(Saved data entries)

==================================================

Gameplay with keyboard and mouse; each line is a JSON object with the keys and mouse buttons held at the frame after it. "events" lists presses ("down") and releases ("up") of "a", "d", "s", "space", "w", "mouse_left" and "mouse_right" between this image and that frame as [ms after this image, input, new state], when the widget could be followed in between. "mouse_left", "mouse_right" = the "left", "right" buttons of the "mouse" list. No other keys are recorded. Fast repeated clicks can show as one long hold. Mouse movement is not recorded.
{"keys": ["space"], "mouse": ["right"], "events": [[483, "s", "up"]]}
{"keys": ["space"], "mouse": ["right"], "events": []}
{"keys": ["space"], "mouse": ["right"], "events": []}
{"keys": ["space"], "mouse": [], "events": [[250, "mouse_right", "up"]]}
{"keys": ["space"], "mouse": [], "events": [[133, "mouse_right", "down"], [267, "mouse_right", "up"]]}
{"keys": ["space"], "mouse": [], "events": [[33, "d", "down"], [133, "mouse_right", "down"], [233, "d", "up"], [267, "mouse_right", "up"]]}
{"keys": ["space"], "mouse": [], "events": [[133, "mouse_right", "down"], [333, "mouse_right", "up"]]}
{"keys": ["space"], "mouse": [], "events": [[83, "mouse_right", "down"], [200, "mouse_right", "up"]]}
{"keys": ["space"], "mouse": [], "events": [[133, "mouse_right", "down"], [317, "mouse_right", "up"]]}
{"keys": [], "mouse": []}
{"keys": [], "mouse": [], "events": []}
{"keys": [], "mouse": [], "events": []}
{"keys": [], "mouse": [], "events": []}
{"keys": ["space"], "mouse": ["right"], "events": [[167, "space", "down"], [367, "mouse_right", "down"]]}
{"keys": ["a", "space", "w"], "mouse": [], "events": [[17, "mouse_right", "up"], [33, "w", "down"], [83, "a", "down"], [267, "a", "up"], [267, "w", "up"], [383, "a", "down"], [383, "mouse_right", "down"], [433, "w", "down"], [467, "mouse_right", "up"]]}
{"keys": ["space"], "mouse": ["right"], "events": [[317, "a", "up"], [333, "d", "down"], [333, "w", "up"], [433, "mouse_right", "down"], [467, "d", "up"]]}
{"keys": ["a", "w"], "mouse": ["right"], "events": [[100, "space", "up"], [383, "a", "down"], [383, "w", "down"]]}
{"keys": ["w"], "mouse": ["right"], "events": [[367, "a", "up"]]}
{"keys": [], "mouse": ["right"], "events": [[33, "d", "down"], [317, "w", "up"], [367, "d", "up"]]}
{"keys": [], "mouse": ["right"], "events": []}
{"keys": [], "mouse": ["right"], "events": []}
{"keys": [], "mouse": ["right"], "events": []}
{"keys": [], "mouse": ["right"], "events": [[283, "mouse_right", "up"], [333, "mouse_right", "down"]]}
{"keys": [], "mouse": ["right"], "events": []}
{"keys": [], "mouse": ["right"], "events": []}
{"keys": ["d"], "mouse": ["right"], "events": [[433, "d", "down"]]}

==================================================

EXERCISE REQUIREMENTS:
Give back the records above, character for character.

THE ANSWER:
Gameplay with keyboard and mouse; each line is a JSON object with the keys and mouse buttons held at the frame after it. "events" lists presses ("down") and releases ("up") of "a", "d", "s", "space", "w", "mouse_left" and "mouse_right" between this image and that frame as [ms after this image, input, new state], when the widget could be followed in between. "mouse_left", "mouse_right" = the "left", "right" buttons of the "mouse" list. No other keys are recorded. Fast repeated clicks can show as one long hold. Mouse movement is not recorded.
{"keys": ["space"], "mouse": ["right"], "events": [[483, "s", "up"]]}
{"keys": ["space"], "mouse": ["right"], "events": []}
{"keys": ["space"], "mouse": ["right"], "events": []}
{"keys": ["space"], "mouse": [], "events": [[250, "mouse_right", "up"]]}
{"keys": ["space"], "mouse": [], "events": [[133, "mouse_right", "down"], [267, "mouse_right", "up"]]}
{"keys": ["space"], "mouse": [], "events": [[33, "d", "down"], [133, "mouse_right", "down"], [233, "d", "up"], [267, "mouse_right", "up"]]}
{"keys": ["space"], "mouse": [], "events": [[133, "mouse_right", "down"], [333, "mouse_right", "up"]]}
{"keys": ["space"], "mouse": [], "events": [[83, "mouse_right", "down"], [200, "mouse_right", "up"]]}
{"keys": ["space"], "mouse": [], "events": [[133, "mouse_right", "down"], [317, "mouse_right", "up"]]}
{"keys": [], "mouse": []}
{"keys": [], "mouse": [], "events": []}
{"keys": [], "mouse": [], "events": []}
{"keys": [], "mouse": [], "events": []}
{"keys": ["space"], "mouse": ["right"], "events": [[167, "space", "down"], [367, "mouse_right", "down"]]}
{"keys": ["a", "space", "w"], "mouse": [], "events": [[17, "mouse_right", "up"], [33, "w", "down"], [83, "a", "down"], [267, "a", "up"], [267, "w", "up"], [383, "a", "down"], [383, "mouse_right", "down"], [433, "w", "down"], [467, "mouse_right", "up"]]}
{"keys": ["space"], "mouse": ["right"], "events": [[317, "a", "up"], [333, "d", "down"], [333, "w", "up"], [433, "mouse_right", "down"], [467, "d", "up"]]}
{"keys": ["a", "w"], "mouse": ["right"], "events": [[100, "space", "up"], [383, "a", "down"], [383, "w", "down"]]}
{"keys": ["w"], "mouse": ["right"], "events": [[367, "a", "up"]]}
{"keys": [], "mouse": ["right"], "events": [[33, "d", "down"], [317, "w", "up"], [367, "d", "up"]]}
{"keys": [], "mouse": ["right"], "events": []}
{"keys": [], "mouse": ["right"], "events": []}
{"keys": [], "mouse": ["right"], "events": []}
{"keys": [], "mouse": ["right"], "events": [[283, "mouse_right", "up"], [333, "mouse_right", "down"]]}
{"keys": [], "mouse": ["right"], "events": []}
{"keys": [], "mouse": ["right"], "events": []}
{"keys": ["d"], "mouse": ["right"], "events": [[433, "d", "down"]]}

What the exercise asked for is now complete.